[Opening DATA FOR THIS EXERCISE section]
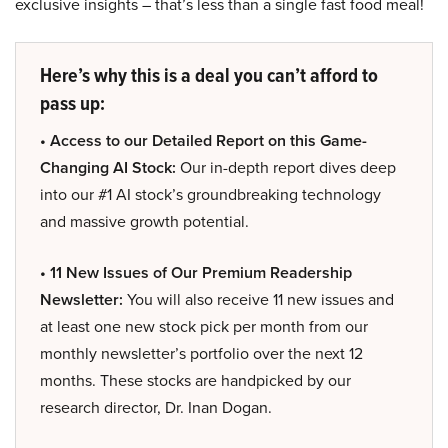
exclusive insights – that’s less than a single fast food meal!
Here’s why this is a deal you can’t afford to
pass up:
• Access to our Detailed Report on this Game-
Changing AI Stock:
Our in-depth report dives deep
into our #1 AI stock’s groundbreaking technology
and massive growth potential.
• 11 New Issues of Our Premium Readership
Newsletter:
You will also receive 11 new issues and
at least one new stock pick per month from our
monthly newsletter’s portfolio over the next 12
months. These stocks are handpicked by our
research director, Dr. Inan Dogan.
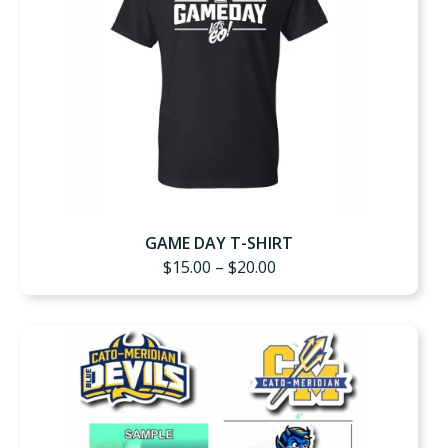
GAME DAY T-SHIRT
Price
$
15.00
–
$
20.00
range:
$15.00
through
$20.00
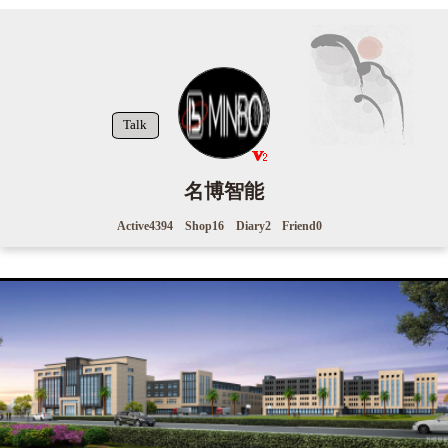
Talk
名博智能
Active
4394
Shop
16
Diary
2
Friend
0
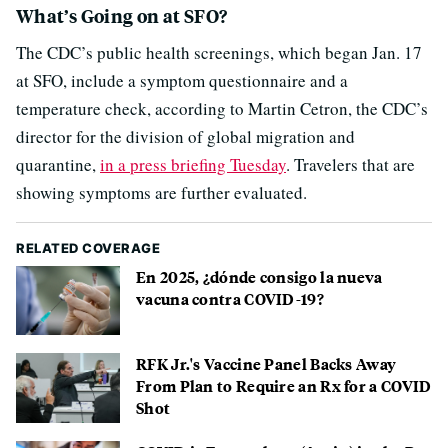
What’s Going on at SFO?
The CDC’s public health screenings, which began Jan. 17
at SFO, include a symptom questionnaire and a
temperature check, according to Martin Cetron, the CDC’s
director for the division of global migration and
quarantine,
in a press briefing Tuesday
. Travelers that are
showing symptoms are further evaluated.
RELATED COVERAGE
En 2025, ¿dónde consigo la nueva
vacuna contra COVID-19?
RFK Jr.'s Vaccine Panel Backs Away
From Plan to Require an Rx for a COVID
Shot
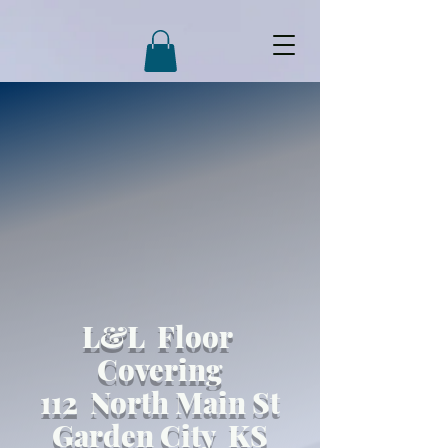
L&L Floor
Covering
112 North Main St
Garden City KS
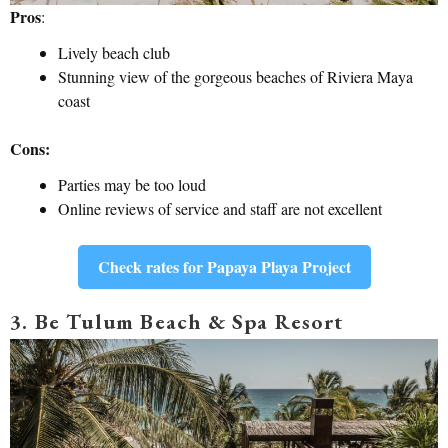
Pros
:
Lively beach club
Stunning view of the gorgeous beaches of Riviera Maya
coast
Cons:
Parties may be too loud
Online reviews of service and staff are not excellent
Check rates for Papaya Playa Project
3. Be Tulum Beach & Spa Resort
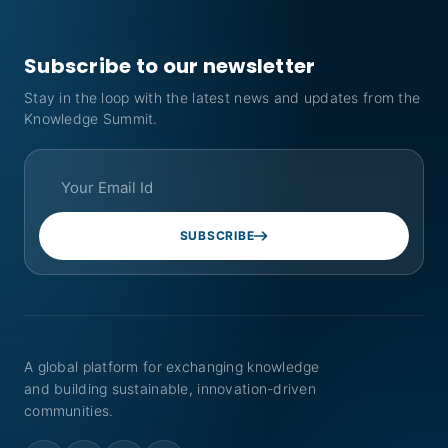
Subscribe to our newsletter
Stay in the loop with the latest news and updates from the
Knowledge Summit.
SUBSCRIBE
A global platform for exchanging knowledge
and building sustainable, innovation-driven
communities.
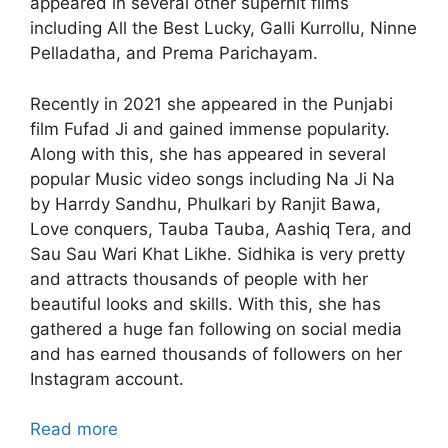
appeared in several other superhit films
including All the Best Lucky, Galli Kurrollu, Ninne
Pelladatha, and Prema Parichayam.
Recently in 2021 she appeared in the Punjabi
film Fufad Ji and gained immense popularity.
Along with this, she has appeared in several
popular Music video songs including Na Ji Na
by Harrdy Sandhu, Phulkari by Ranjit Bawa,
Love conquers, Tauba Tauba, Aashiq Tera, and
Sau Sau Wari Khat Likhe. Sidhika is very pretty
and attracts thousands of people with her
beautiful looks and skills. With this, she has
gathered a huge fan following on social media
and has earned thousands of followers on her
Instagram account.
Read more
[Closing DATA FOR THIS EXERCISE section]
◆ AIM OF THE EXERCISE
Transcribe the text of all the items above line for line, leaving out the pictures.

◆ ANSWER BOX
exclusive insights – that’s less than a single fast food meal!
Here’s why this is a deal you can’t afford to
pass up:
• Access to our Detailed Report on this Game-
Changing AI Stock:
Our in-depth report dives deep
into our #1 AI stock’s groundbreaking technology
and massive growth potential.
• 11 New Issues of Our Premium Readership
Newsletter:
You will also receive 11 new issues and
at least one new stock pick per month from our
monthly newsletter’s portfolio over the next 12
months. These stocks are handpicked by our
research director, Dr. Inan Dogan.
GAME DAY T-SHIRT
Price
$
15.00
–
$
20.00
range:
$15.00
through
$20.00
Talk
名博智能
Active
4394
Shop
16
Diary
2
Friend
0
What’s Going on at SFO?
The CDC’s public health screenings, which began Jan. 17
at SFO, include a symptom questionnaire and a
temperature check, according to Martin Cetron, the CDC’s
director for the division of global migration and
quarantine,
in a press briefing Tuesday
. Travelers that are
showing symptoms are further evaluated.
RELATED COVERAGE
En 2025, ¿dónde consigo la nueva
vacuna contra COVID-19?
RFK Jr.'s Vaccine Panel Backs Away
From Plan to Require an Rx for a COVID
Shot
L&L Floor
Covering
112 North Main St
Garden City KS
Pros
:
Lively beach club
Stunning view of the gorgeous beaches of Riviera Maya
coast
Cons:
Parties may be too loud
Online reviews of service and staff are not excellent
Check rates for Papaya Playa Project
3. Be Tulum Beach & Spa Resort
Subscribe to our newsletter
Stay in the loop with the latest news and updates from the
Knowledge Summit.
SUBSCRIBE
A global platform for exchanging knowledge
and building sustainable, innovation-driven
communities.
appeared in several other superhit films
including All the Best Lucky, Galli Kurrollu, Ninne
Pelladatha, and Prema Parichayam.
Recently in 2021 she appeared in the Punjabi
film Fufad Ji and gained immense popularity.
Along with this, she has appeared in several
popular Music video songs including Na Ji Na
by Harrdy Sandhu, Phulkari by Ranjit Bawa,
Love conquers, Tauba Tauba, Aashiq Tera, and
Sau Sau Wari Khat Likhe. Sidhika is very pretty
and attracts thousands of people with her
beautiful looks and skills. With this, she has
gathered a huge fan following on social media
and has earned thousands of followers on her
Instagram account.
Read more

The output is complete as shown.